The factual findings of the trial court, especially when affirmed by the Court of Appeals, are binding on the Court. The exceptions to this rule are (1) when there is grave abuse of discretion; (2) when the findings are grounded on speculations; (3) when the inference made is manifestly mistaken; (4) when the judgment of the Court of Appeals is based on a misapprehension of facts; (5) when the factual findings are conflicting; (6) when the Court of Appeals went beyond the issues of the case and its findings are contrary to the admissions of the parties; (7) when the Court of Appeals overlooked undisputed facts which, if properly considered, would justify a different conclusion; (8) when the findings of the Court of Appeals are contrary to those of the trial court; (9) when the facts set forth by the petitioners are not disputed by the respondents; and (10) when the findings of the Court of Appeals are premised on the absence of evidence and are contradicted by the evidence on record.17 After a careful review of the records, the Court finds that none of these circumstances is present.
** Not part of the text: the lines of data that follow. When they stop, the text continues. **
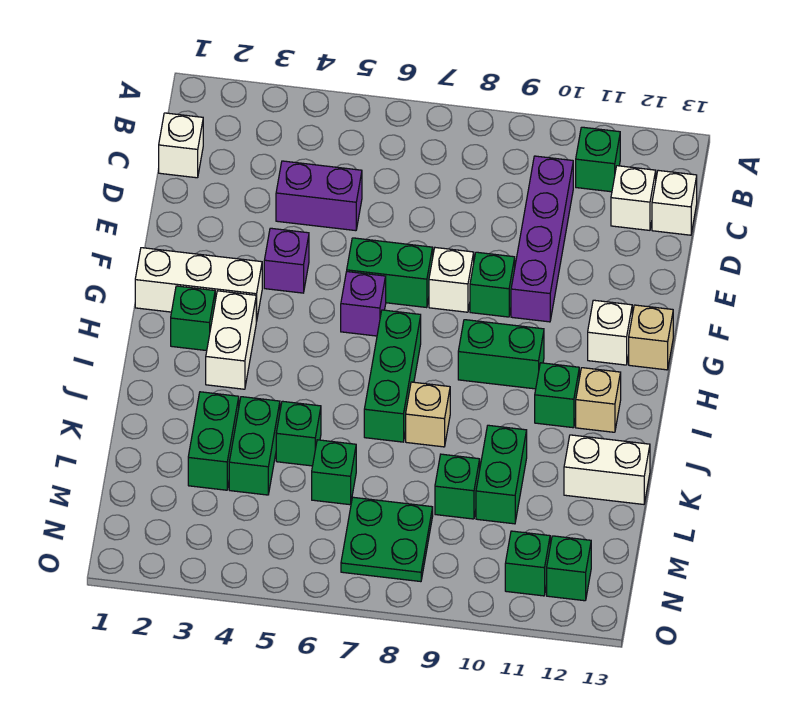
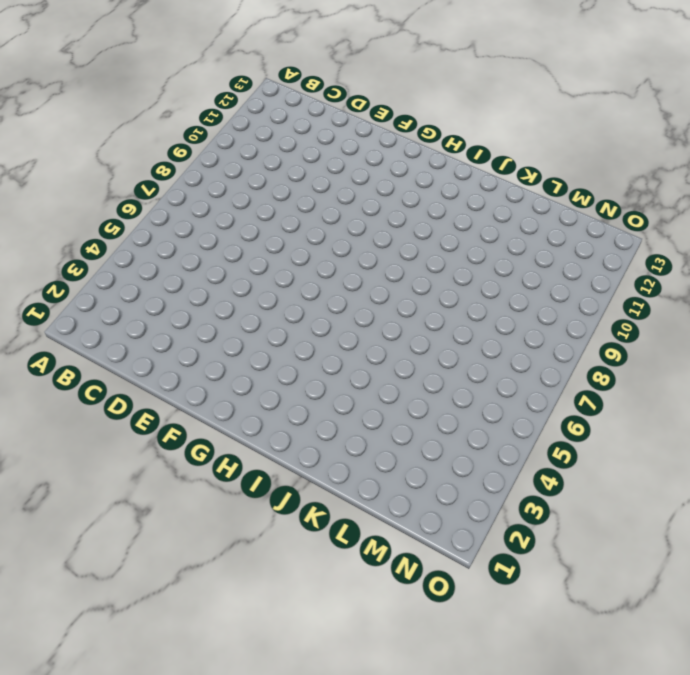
none -> green 1x1 brick [576,127,620,192]
none -> white 1x1 brick [159,113,203,178]
none -> purple 1x4 brick [511,156,573,322]
none -> white 1x1 brick [611,166,656,230]

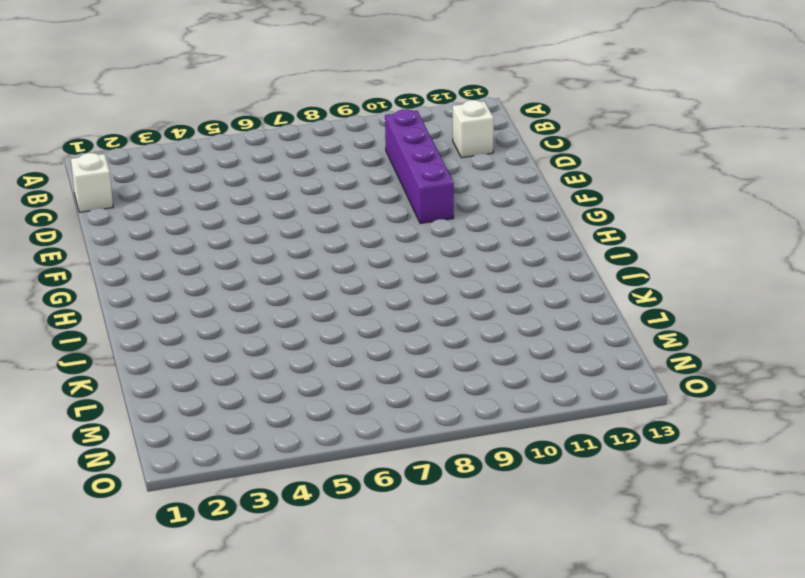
none -> green 1x1 brick [576,127,620,192]
none -> white 1x1 brick [652,170,697,235]
none -> purple 1x2 brick [276,161,362,231]
none -> purple 1x1 brick [264,228,309,293]

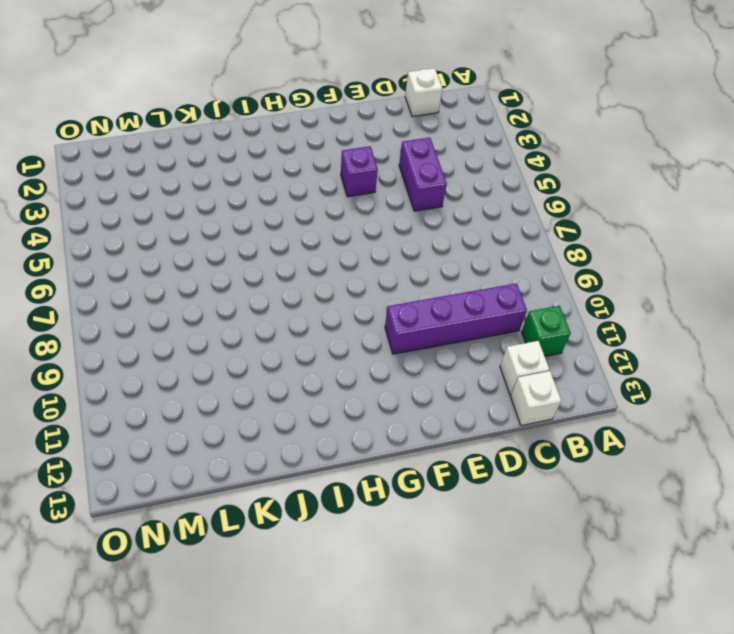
none -> green 1x2 brick [347,238,433,308]
none -> white 1x1 brick [429,248,474,312]
none -> green 1x1 brick [470,252,515,317]
none -> white 1x3 brick [135,248,262,322]

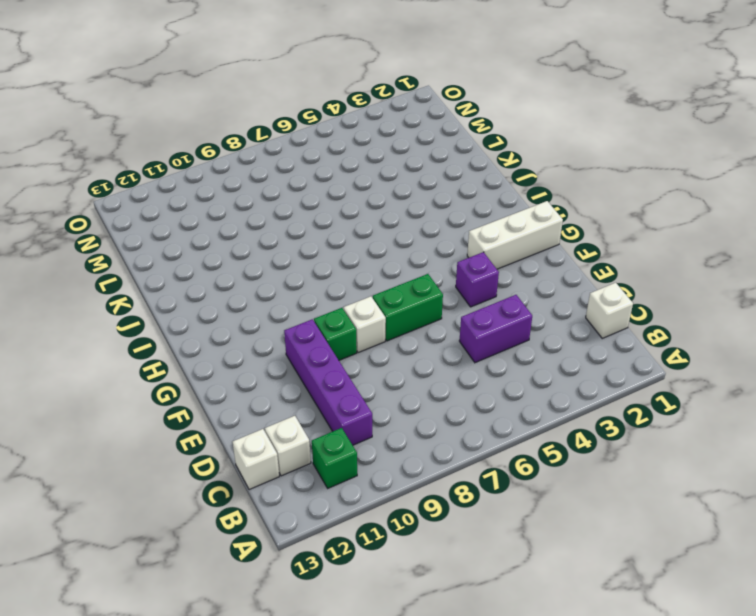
none -> purple 1x1 brick [341,272,386,336]
none -> white 1x1 brick [588,300,632,365]
none -> tan 1x1 brick [629,305,673,370]
none -> green 1x1 brick [171,286,215,351]

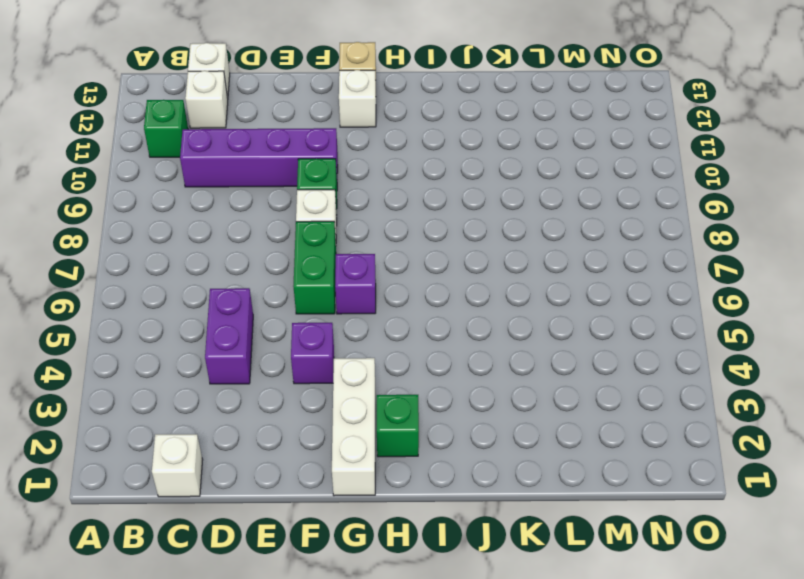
none -> white 1x2 brick [206,291,256,389]
none -> green 1x3 brick [364,310,421,442]
none -> green 1x2 brick [458,320,544,389]
none -> green 1x1 brick [535,363,579,428]

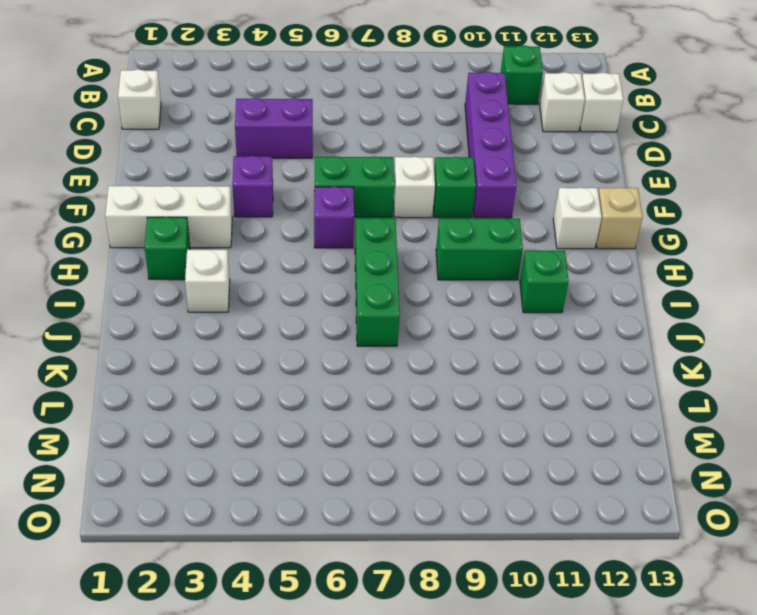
white 1x1 brick [185,250,230,312] -> white 1x2 brick [206,291,256,389]
none -> tan 1x1 brick [576,368,621,432]
none -> tan 1x1 brick [406,382,450,447]
none -> green 1x2 brick [188,392,239,490]
none -> green 1x2 brick [229,397,280,495]

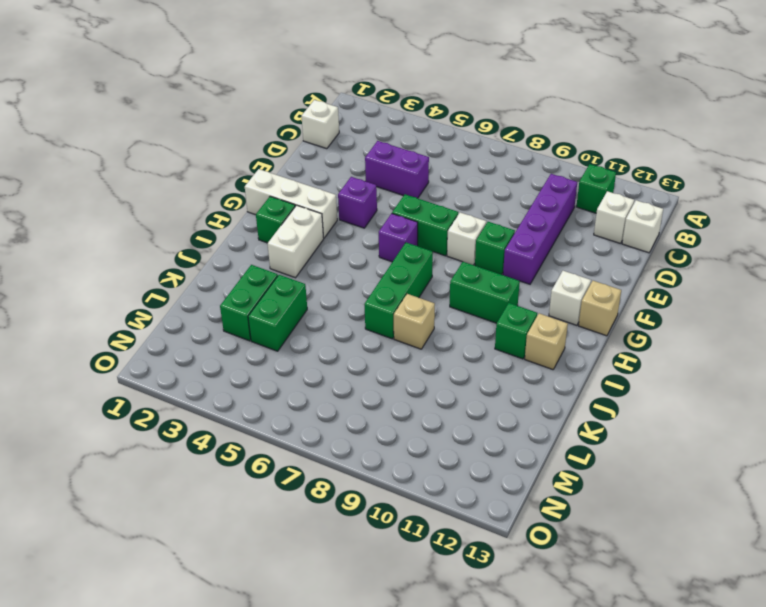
none -> green 1x1 brick [276,401,321,466]
none -> green 1x2 brick [476,425,527,524]
none -> white 1x2 brick [564,435,650,504]
none -> green 1x1 brick [312,440,356,505]

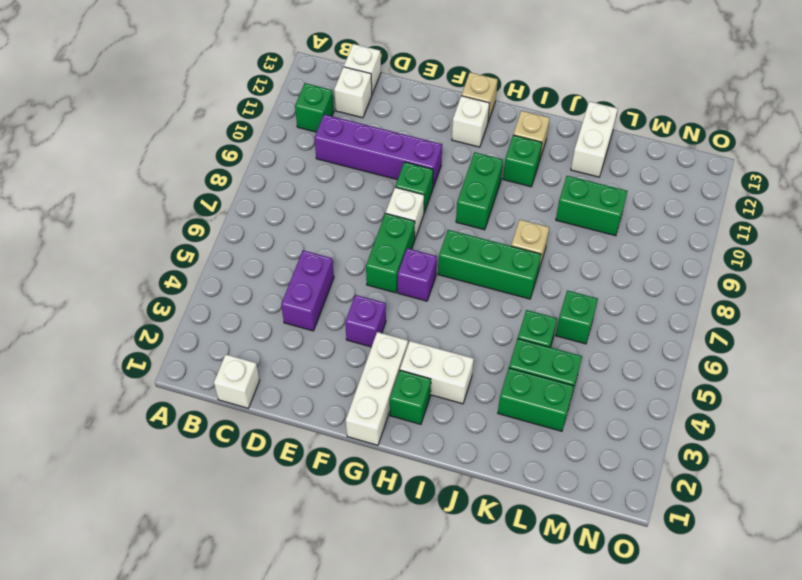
none -> green 1x1 brick [435,454,480,519]
none -> green 2x2 plate [341,497,433,582]
none -> green 1x1 brick [505,531,550,596]
none -> green 1x1 brick [547,536,591,601]

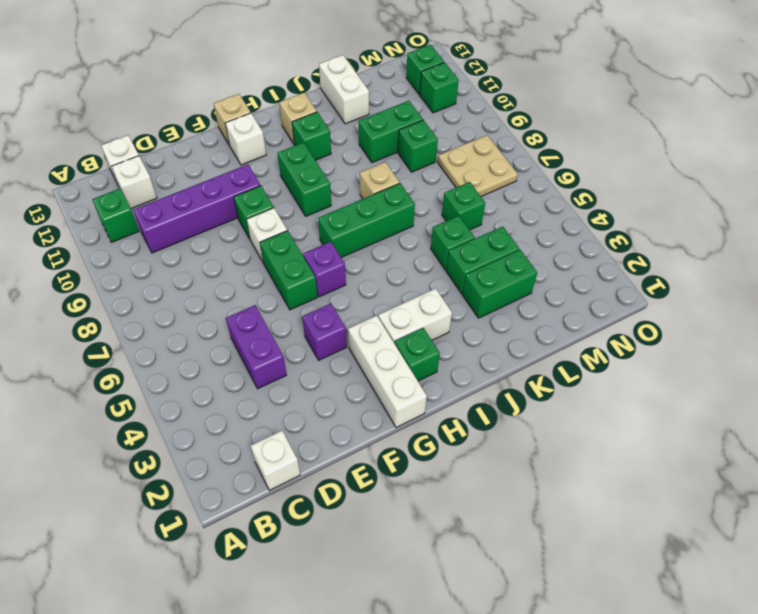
tan 2x2 plate [438,135,518,196] -> green 2x2 plate [341,497,433,582]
WHEREFORE, the Court DENIES the petition. The Court AFFIRMS the 13 November 2003 Decision of the Court of Appeals in CA-G.R. CV No. 61731.

SO ORDERED.

ANTONIO T. CARPIO
Associate Justice

WE CONCUR:

REYNATO S. PUNO
Chief Justice
Chairperson

RENATO C. CORONA
Associate Justice
TERESITA J. LEONARDO-DE CASTRO
Associate Justice

LUCAS P. BERSAMIN
Associate Justice

C E R T I F I C A T I O N

Pursuant to Section 13, Article VIII of the Constitution, I certify that the conclusions in the above Resolution had been reached in consultation before the case was assigned to the writer of the opinion of the Court’s Division.

REYNATO S. PUNO
Chief Justice


Footnotes

1 Rollo, pp. 3-20.

2 Id. at 24-42. Penned by Associate Justice Bienvenido L. Reyes with Associate Justices Conrado M. Vasquez, Jr. and Arsenio J. Magpale concurring.

3 CA rollo, pp. 54-59. Penned by Judge Teodoro K. Risos.

4 Rollo, p. 133.

5 Id. at 134-135.

6 Records, pp. 15-16.

7 Rollo, p. 136.

8 Id. at 137-138.

9 Id. at 139.

10 Records, pp. 1-8.

11 Id. at 130-138.

12 CA rollo, pp. 57-58.

13 Rollo, pp. 36-40.

14 Microsoft Corp. v. Maxicorp, Inc., 481 Phil. 550, 561 (2004).

15 Id.

16 G.R. No. 63680, 23 March 1990, 183 SCRA 630, 636-637.

17 Ilagan-Mendoza v. Court of Appeals, G.R. No. 171374, 8 April 2008, 550 SCRA 635, 647.